GIVEN ENTRIES>

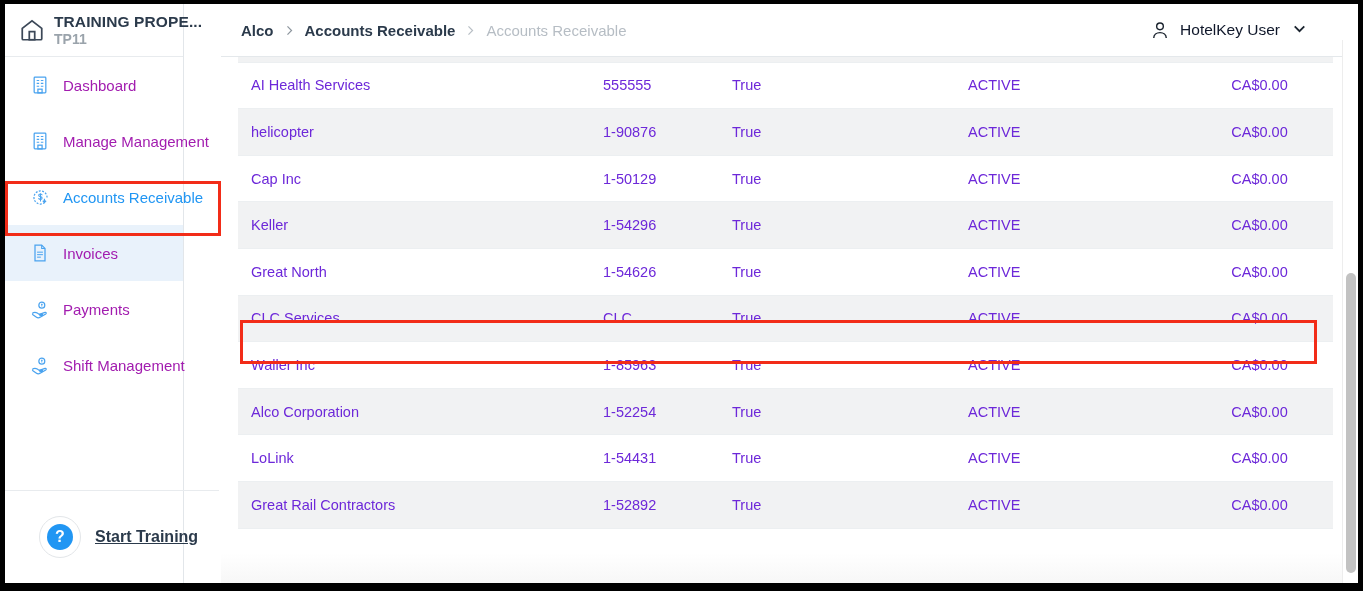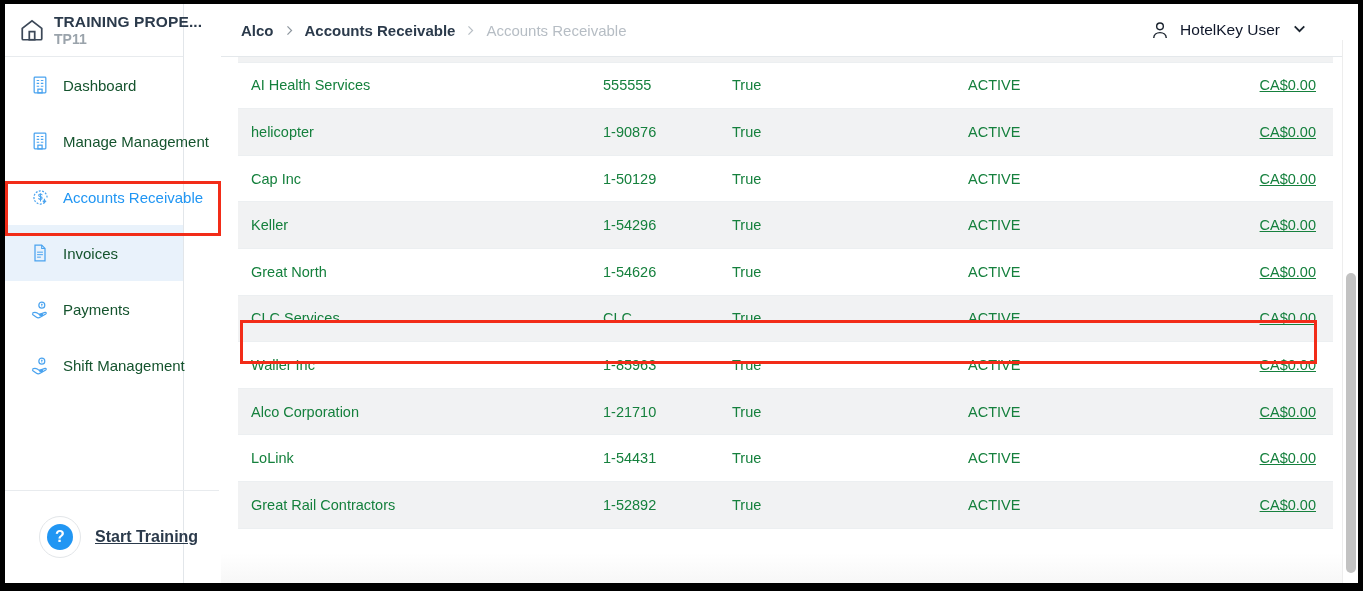--- a/index.html
+++ b/index.html
@@ -69,21 +69,21 @@
     cursor: pointer;
   }
   .nav-item .nav-icon {
     width: 22px; height: 22px;
     flex: 0 0 22px;
     margin-right: 12px;
     display: flex; align-items: center; justify-content: center;
   }
   .nav-label {
     font-size: 15px;
-    color: #14532d;
+    color: #a21caf;
     white-space: nowrap;
   }
   .nav-item.active .nav-label { color: #2196f3; }
   .nav-item.shaded { background: #e9f2fb; align-items: center; }
 
   
   .nav-hl {
     position: absolute;
     left: 5px;
     top: 181px;
@@ -175,33 +175,33 @@
     width: 1095px;
     height: 498px;
     overflow: hidden;
   }
   .row {
     position: relative;
     display: flex;
     align-items: center;
     height: 46.6px;
     font-size: 14.5px;
-    color: #15803d;
+    color: #6d28d9;
     border-bottom: 1px solid #eceff1;
     cursor: pointer;
   }
   .row.odd { background: #f1f2f3; }
   .row.even { background: #ffffff; }
   .row.first { margin-top: -41px; }
 
   .c-name   { width: 365px; padding-left: 13px; white-space: nowrap; overflow: hidden; }
   .c-acct   { width: 129px; white-space: nowrap; }
   .c-bool   { width: 236px; white-space: nowrap; }
   .c-status { width: 235px; white-space: nowrap; }
-  .c-amt    { flex: 1; text-align: right; padding-right: 17px; white-space: nowrap; text-decoration: underline; }
+  .c-amt    { flex: 1; text-align: center; padding-right: 17px; white-space: nowrap; }
 
   
   .row-hl {
     position: absolute;
     left: 240px;
     top: 320px;
     width: 1077px;
     height: 44px;
     border: 3px solid #f22c18;
     box-sizing: border-box;
@@ -441,21 +441,21 @@
       <div class="row even">
         <span class="c-name">Waller Inc</span>
         <span class="c-acct">1-85963</span>
         <span class="c-bool">True</span>
         <span class="c-status">ACTIVE</span>
         <span class="c-amt">CA$0.00</span>
       </div>
 
       <div class="row odd">
         <span class="c-name">Alco Corporation</span>
-        <span class="c-acct">1-21710</span>
+        <span class="c-acct">1-52254</span>
         <span class="c-bool">True</span>
         <span class="c-status">ACTIVE</span>
         <span class="c-amt">CA$0.00</span>
       </div>
 
       <div class="row even">
         <span class="c-name">LoLink</span>
         <span class="c-acct">1-54431</span>
         <span class="c-bool">True</span>
         <span class="c-status">ACTIVE</span>

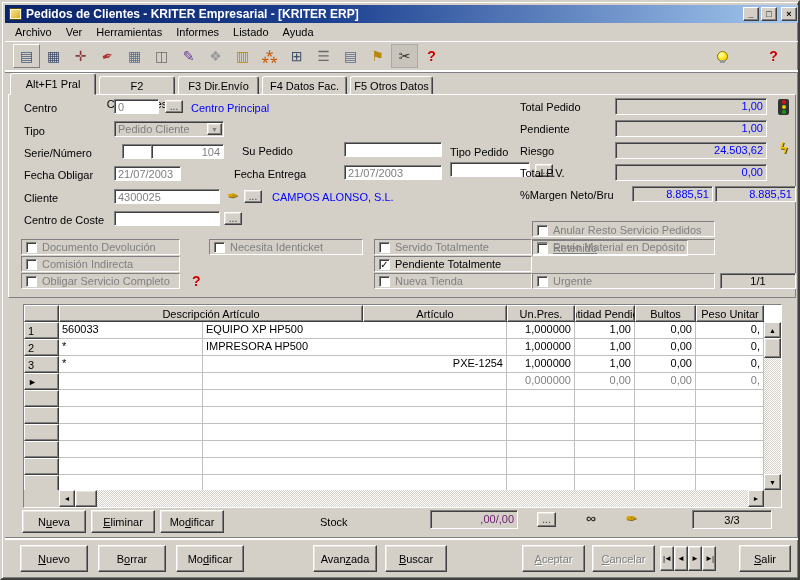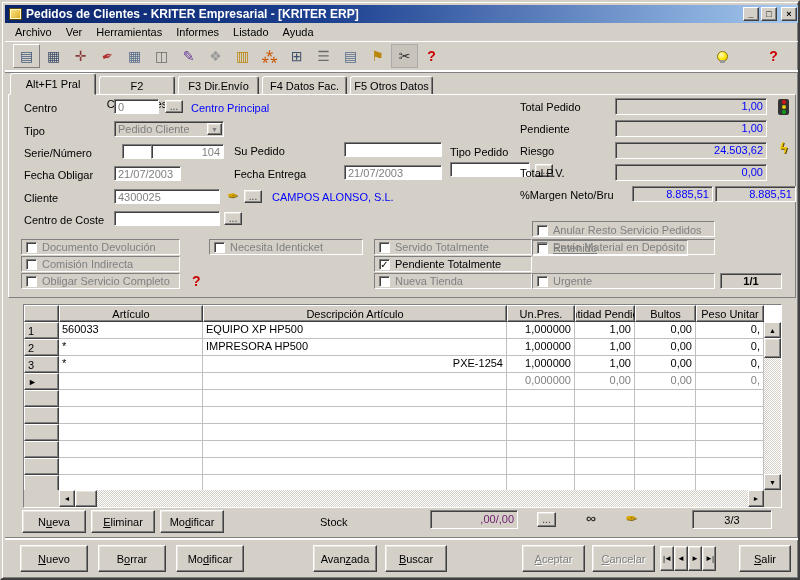--- a/index.html
+++ b/index.html
@@ -151,21 +151,21 @@
 
   <div class="abs lbl" style="left:22px;top:123px;">Tipo</div>
   <div class="abs fld ro grey" style="left:112px;top:119px;width:110px;height:16px;">
     <span>Pedido Cliente</span>
     <span class="btn combo-arrow">▼</span>
   </div>
 
   <div class="abs lbl" style="left:22px;top:145px;">Serie/Número</div>
   <div class="abs fld ro" style="left:120px;top:142px;width:30px;height:15px;padding-left:45px;">PC</div>
   <div class="abs fld ro num" style="left:149px;top:142px;width:73px;height:15px;">104</div>
-  <div class="abs lbl" style="left:232px;top:143px;">Su Pedido</div>
+  <div class="abs lbl" style="left:240px;top:143px;">Su Pedido</div>
   <div class="abs fld" style="left:342px;top:140px;width:98px;height:15px;"></div>
   <div class="abs lbl" style="left:448px;top:144px;">Tipo Pedido</div>
 
   <div class="abs lbl" style="left:22px;top:167px;">Fecha Obligar</div>
   <div class="abs fld ro" style="left:112px;top:164px;width:67px;height:15px;">21/07/2003</div>
   <div class="abs lbl" style="left:232px;top:166px;">Fecha Entrega</div>
   <div class="abs fld ro" style="left:342px;top:163px;width:98px;height:15px;">21/07/2003</div>
   <div class="abs fld" style="left:448px;top:160px;width:80px;height:15px;"></div>
   <div class="abs btn ell" style="left:533px;top:162px;width:18px;height:13px;">...</div>
 
@@ -235,28 +235,28 @@
       <span>Envío Material en Depósito</span>
     </div>
   <div class="abs chk" style="left:530px;top:238px;width:156px;text-decoration:underline;">
       <span class="box"></span>
       <span>Retenido</span>
     </div>
   <div class="abs chk" style="left:530px;top:271px;width:183px;">
       <span class="box"></span>
       <span>Urgente</span>
     </div>
-  <div class="abs counterbox" style="left:718px;top:271px;width:62px;height:16px;font-weight:bold;">1/1</div>
+  <div class="abs counterbox" style="left:718px;top:271px;width:76px;height:16px;">1/1</div>
 
   <div class="abs gridwrap">
 
     <div class="grow" style="top:0;">
       <div class="gcell hd" style="width:35px;"></div>
+      <div class="gcell hd" style="width:304px;">Descripción Artículo</div>
       <div class="gcell hd" style="width:144px;">Artículo</div>
-      <div class="gcell hd" style="width:304px;">Descripción Artículo</div>
       <div class="gcell hd" style="width:68px;">Un.Pres.</div>
       <div class="gcell hd" style="width:60px;">ntidad Pendie</div>
       <div class="gcell hd" style="width:61px;">Bultos</div>
       <div class="gcell hd" style="width:68px;">Peso Unitar</div>
     </div>
 
     <div class="grow" style="top:17px;">
       <div class="gcell rh" style="width:35px;">1</div>
       <div class="gcell" style="width:144px;">560033</div>
       <div class="gcell" style="width:304px;">EQUIPO XP HP500</div>

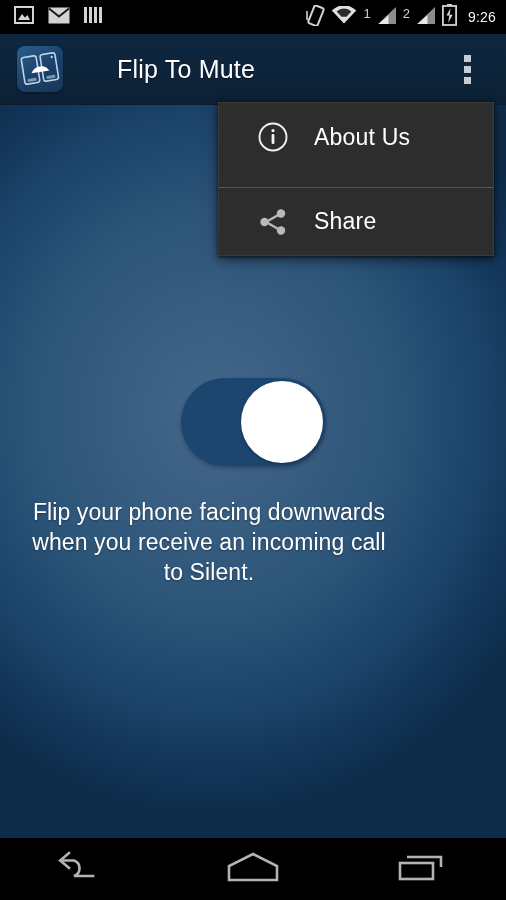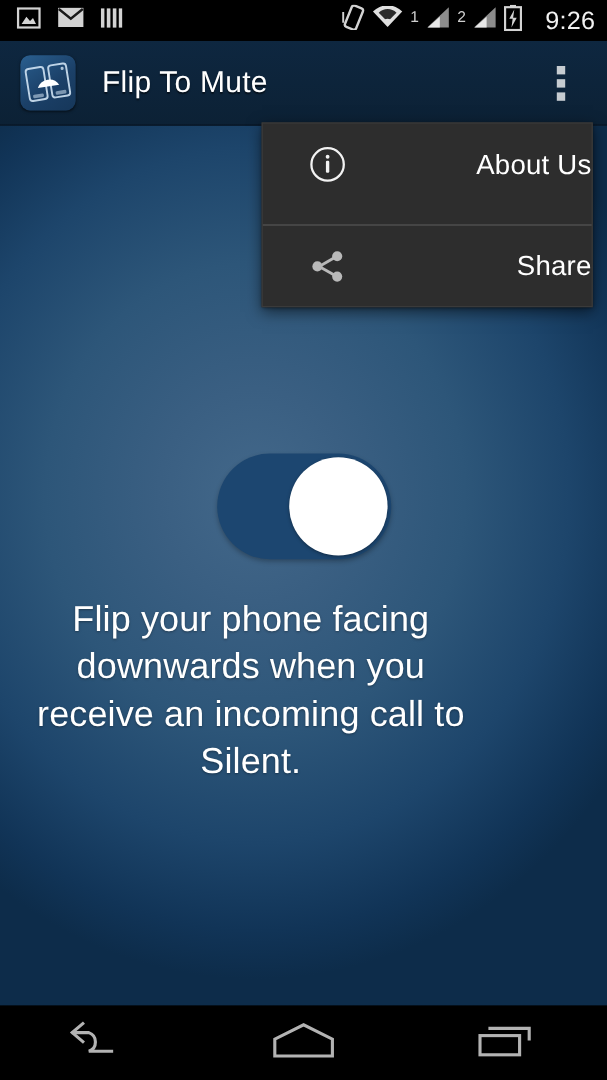--- a/index.html
+++ b/index.html
@@ -40,23 +40,23 @@
   #status-right {
     display: flex;
     align-items: center;
     gap: 6px;
     margin-left: auto;
     padding-right: 10px;
   }
   .sb-icon { display: block; }
   #status-time {
     color: #f2f2f2;
-    font-size: 21px;
+    font-size: 14px;
     letter-spacing: 0.2px;
-    margin-left: 13px;
+    margin-left: 5px;
     line-height: 1;
   }
   .sim-num {
     color: #cfcfcf;
     font-size: 13px;
     line-height: 1;
     position: relative;
     top: -4px;
     margin-right: -2px;
   }
@@ -64,20 +64,21 @@
   
   #action-bar {
     position: absolute;
     left: 0; top: 34px;
     width: 506px; height: 71px;
     background: linear-gradient(to bottom, #0e2740 0%, #0c2135 100%);
     display: flex;
     align-items: center;
     z-index: 30;
     border-bottom: 1px solid #0a1c2e;
+    gap: 32px;
   }
   #app-icon {
     width: 46px; height: 46px;
     margin-left: 17px;
     border-radius: 8px;
     background: linear-gradient(145deg, #2a5f8f 0%, #1b4068 55%, #16375a 100%);
     position: relative;
     flex: 0 0 auto;
     box-shadow: 0 1px 2px rgba(0,0,0,0.5);
     overflow: hidden;
@@ -151,21 +152,21 @@
   }
 
   #hint-text {
     position: absolute;
     left: 0;
     top: 392px;
     width: 418px;
     padding: 0 30px;
     text-align: center;
     color: #ffffff;
-    font-size: 30px;
+    font-size: 23px;
     line-height: 1.31;
     letter-spacing: 0.1px;
     text-shadow: 0 1px 2px rgba(0,0,0,0.35);
   }
 
   
   #overflow-menu {
     position: absolute;
     left: 218px;
     top: 102px;
@@ -174,21 +175,20 @@
     border: 1px solid #3a3a3a;
     box-shadow: 0 4px 12px rgba(0,0,0,0.55), 0 1px 3px rgba(0,0,0,0.6);
     z-index: 35;
   }
   .menu-item {
     display: flex;
     align-items: center;
     height: 68px;
     padding-left: 37px;
     cursor: pointer;
-    justify-content: space-between;
   }
   .menu-item + .menu-item { border-top: 1px solid #565656; margin-top: 16px; }
   .menu-icon {
     width: 34px; height: 34px;
     flex: 0 0 auto;
     display: flex;
     align-items: center;
     justify-content: center;
   }
   .menu-label {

GOAL OF THE EXERCISE> Nothing but the lines from the one with "padding-left: 37px;" through the last line of the records above should be retyped, and those word for word.

RESULT FOR THIS EXERCISE>
     padding-left: 37px;
     cursor: pointer;
-    justify-content: space-between;
   }
   .menu-item + .menu-item { border-top: 1px solid #565656; margin-top: 16px; }
   .menu-icon {
     width: 34px; height: 34px;
     flex: 0 0 auto;
     display: flex;
     align-items: center;
     justify-content: center;
   }
   .menu-label {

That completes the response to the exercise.